SQL Database Engine Blog

maldrich

@Grauenwolf said:

@Zygo said:
Some databases actually do have cheap NULL storage. They use a bitmap in the row header that says which columns are NULL. Therefore each column costs 1 bit + the size of the column's data type unless the column is NULL in which case the cost is only one bit. I have no idea whether SQL Server is implemented this way.

SQL Server does use a null bitmask.

kexugit

SQL Database Engine Blog

That is a great blog. I'd been reading it -- when I have the brain power (usually a little at a time, mornings :-)

While there is a null mask, I don't think that SQL Server does what Zyco describes. I believe a record consisting of fixed width columns (char, datetime, int, whatever) will have space allocated even in cases where the item is NULL. Each column will also be represented in the NULL bitmask, which indicates if the item is null or not null.

One test I've done for this is to make two test tables with a large number of fixed-width columns and check them with sp_spaceused. I could be wrong, but I'm pretty sure the nulls take the same amount of space, for a fixed width datatype, as the columns with values. The size reported for each table is the same.

Also, the blog entry has this to say (my emphasis):

"

Record structure

...

The record structure isn't relevant to a discussion on fragmentation but is for CHECKDB internals, so here it is:

record header

4 bytes long
two bytes of record metadata (record type)
two bytes pointing forward in the record to the NULL bitmap

fixed length portion of the record, containing the columns storing data types that have fixed lengths (e.g. bigint, char(10), datetime)
NULL bitmap

two bytes for count of columns in the record
variable number of bytes to store one bit per column in the record, regardless of whether the column is nullable or not (this is different and simpler than SQL Server 2000 which had one bit per nullable column only)

..."

Grauenwolf

I see what you mean.

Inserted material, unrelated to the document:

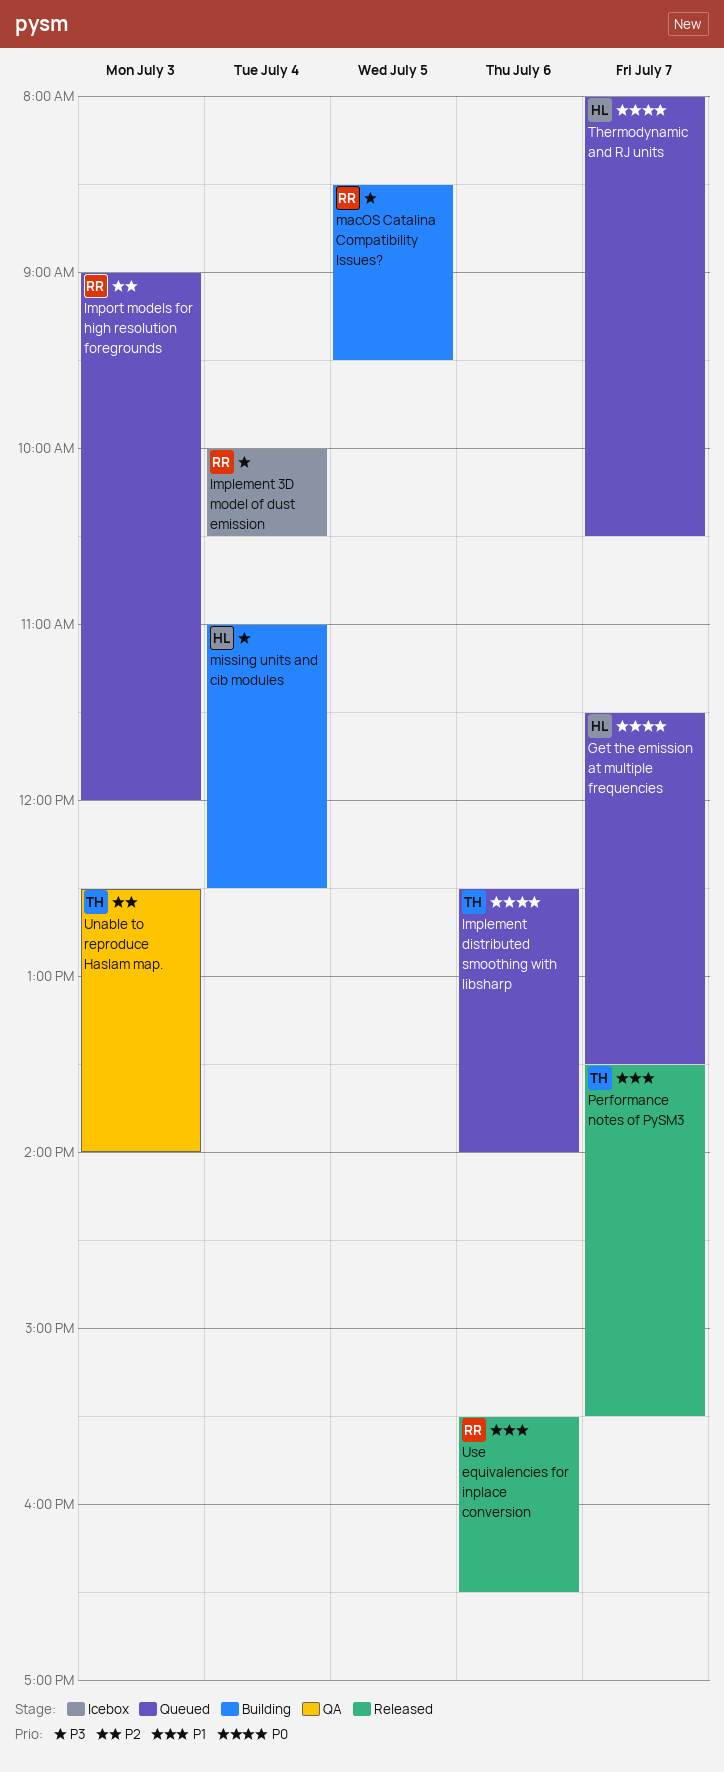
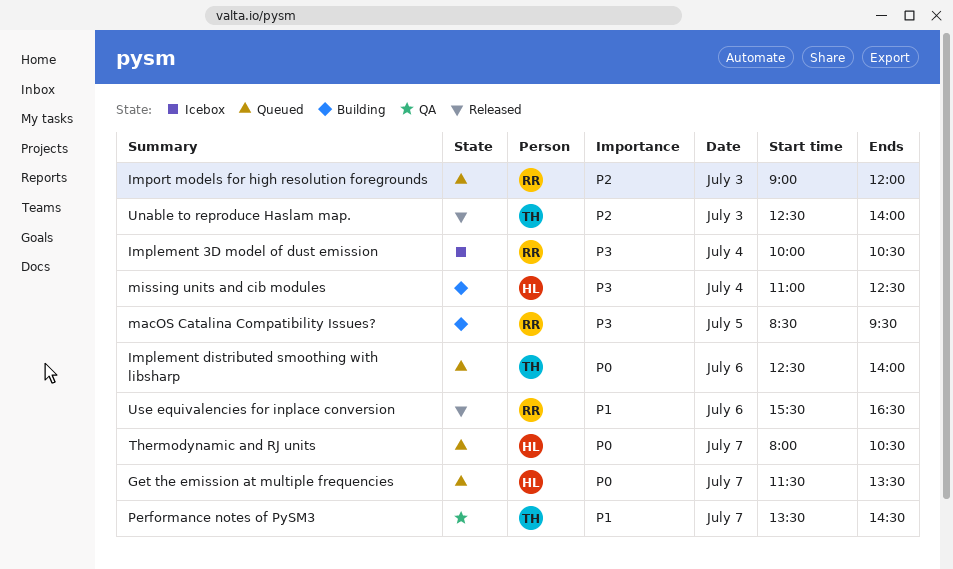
Performance notes of PySM3, status: Released -> QA
Performance notes of PySM3, ends: 15:30 -> 14:30
Unable to reproduce Haslam map., status: QA -> Released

I only use varible length strings, so I wasn't counting that as a big cost. I can really see fixed-length strings can be a problem. And with that many rows even a bunch of null ints will be costly.

reed

Hey, you just need to change the storage to a filesystem with automatic compression. I bet if it was the right algorithm or configured right, the compression/decompression time would be worth trading for the massive amount of swap space used.